Devilled Eggs with Raw Purple Asparagus & Truffle Oil
Perfect for spring hosting, these devilled eggs are guaranteed to please - enjoy the crunch of thinly-sliced raw asparagus with the rich flavours of truffle oil.
For the eggs:
6 organic eggs
2 tsp mayonnaise
1 tsp whole grain mustard or English mustard
A pinch of chopped chives
Salt & pepper, to taste
For the truffle mayo:
1tbsp mayonnaise
A small splash of truffle oil
For the asparagus:
A bunch of purple asparagus, approx. 4-6 spears
1 tbsp olive oil
Zest of 1/3 lemon
2 tbsp of fresh lemon juice
Salt & pepper, to taste
Soft boil your eggs for 8 minutes. Refresh the eggs under cold water and peel once cool.
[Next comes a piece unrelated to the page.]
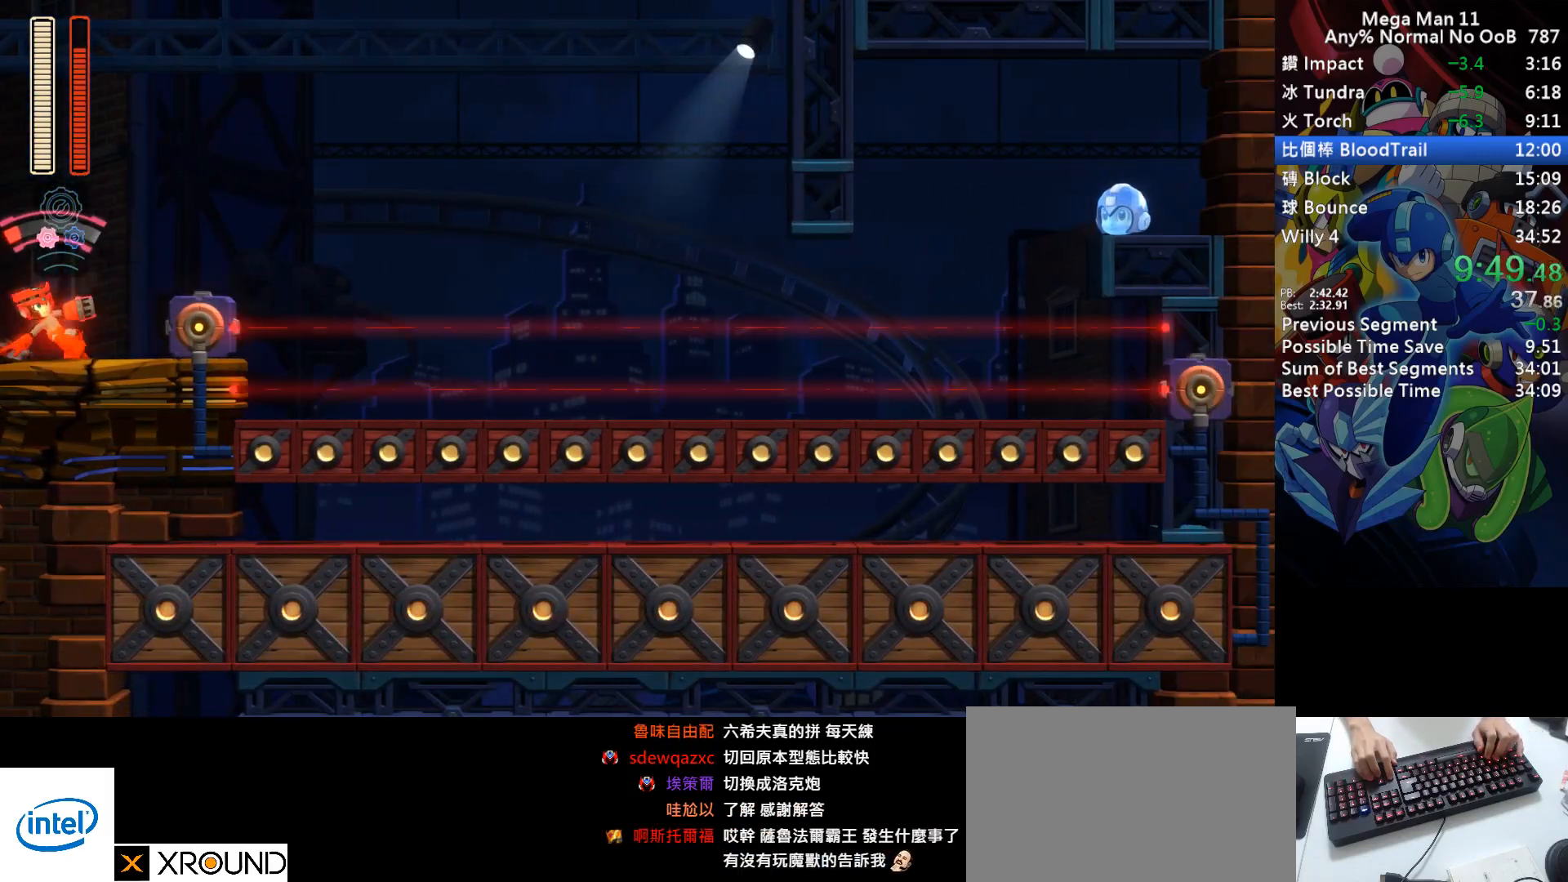
{"keys": ["right", "s", "z"], "events": [[317, "space", "up"], [467, "s", "down"], [483, "z", "down"]]}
Cut each egg in half and use a spoon to scoop the soft yolk into a bowl. Add the mayonnaise and mustard. Mash together with a fork until they form a creamy paste. Add the chopped chives and season with salt and pepper.
Add your yolk mixture to a piping bag with a star-shapped nozzle and pipe the egg yolk mixture back into the egg white cups.
Next, make your truffle mayonnaise by mixing mayonnaise with a dash of truffle oil - add a little at a time to taste.
In a bowl, zest one third of a lemon and add the juice from half a lemon with the olive oil, whisk together. Thinly shave your purple asparagus - we recommend a mandolin or potato peeler and dress this with the lemon oil.
Whilst the asparagus is soaking in the lemon oil, add your eggs to your chosen serving dish. Pipe over the truffle mayonnaise, ensuring each egg gets an even covering.
Shake off any excess dressing on your asparague and add to the top of your dish. Finish with a light drizzle of truffle oil and sprinkle of chopped chives to serve.